Long ago, scientists and biology teachers found themselves in conflict with the American president and by extension nearly all conservatives. In his memoir, Decision Points, George W. Bush writes "at its core, the stem cell question harked back to the philosophical clash between science and morality." There is something in this "clash" that irks me, and I suppose it's the implied accusation that scientists are immoral. But the notion that scientists are impure was not uncommon at the time, and it led to a lot of signalling disguised as discourse. I looked up Anne Coulter for a representative sample and found Godless: The Church of Liberalism, a book published in 2006. Coulter's career is a provocation, especially when it was tied to everything else the Bush administration was doing, and many took the bait. Christopher Hitchens wrote God is Not Great in 2007 to argue that religion can be a harmful institution, that the religious do immoral things, and I suppose to just dunk on Christian conservatives, generally.
The discourse might seem like a waste of time now, but stem cell research was constrained by the Bush administration, and just teaching of evolution became contentious in many American states. I rarely hear it discussed today, but there was a movement urging high school biology teachers to explain intelligent design alongside (or in place of) evolution.
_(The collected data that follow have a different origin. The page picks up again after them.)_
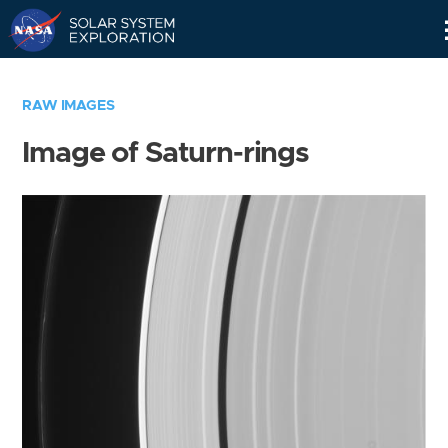
Skip
Navigation
RAW IMAGES
Image of Saturn-rings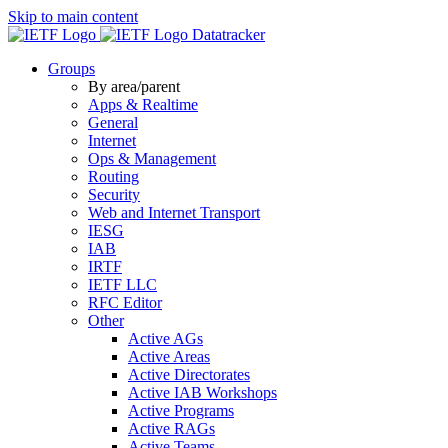
Skip to main content
Datatracker
Groups
By area/parent
Apps & Realtime
General
Internet
Ops & Management
Routing
Security
Web and Internet Transport
IESG
IAB
IRTF
IETF LLC
RFC Editor
Other
Active AGs
Active Areas
Active Directorates
Active IAB Workshops
Active Programs
Active RAGs
Active Teams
Geologists and astronomers were thankfully excluded from the rancor, but prominent biologists were drawn in to many public debates in which everyone went home convinced that their side was right. Was it a failure to communicate? Dawkins published The Greatest Show on Earth: The Evidence for Evolution and Jerry Coyne published Why Evolution is True in 2009. Today, Coyne and Dawkins are mostly introduced as smugly antagonistic New Atheists, perhaps because the books written in defense of intelligent design and against a blind watchmaker did not long survive the end of the Bush administration, but titles like "God is Not Great" and Dawkins' The God Delusion (2006) were smugly antagonistic. To avoid the appearance of confrontation, others wrote open letters. Sam Harris wrote Letter to a Christian Nation in 2006, and Wilson published The Creation.
Looking back from 2020, however, the notion that an open letter might persuade anyone to change their mind seems unbearably naive. These books mostly reach an audience of the author's supporters looking for confirmation bias and ready made arguments to use with their uncle at Thanksgiving. But in engaging in this game, we soon learned it was far more complex than we thought. People want to believe what they want to believe, which we learned reading Kahneman's Thinking Fast and Slow (2011), Jonathan Haidt's Righteous Mind (2012), and Stephens-Davidowitz's Everybody Lies (2017). And we must not only deal with cognitive bias but also the mechanisms that spread information and purposeful misinformation (see Pomerantsev's 2019 work, This is Not Propaganda). If anything, communication between detractors seems to have played out to the point that only the most complex game theorist can follow it.
Regardless, Wilson's The Creation is more interesting as an artifact than as a book.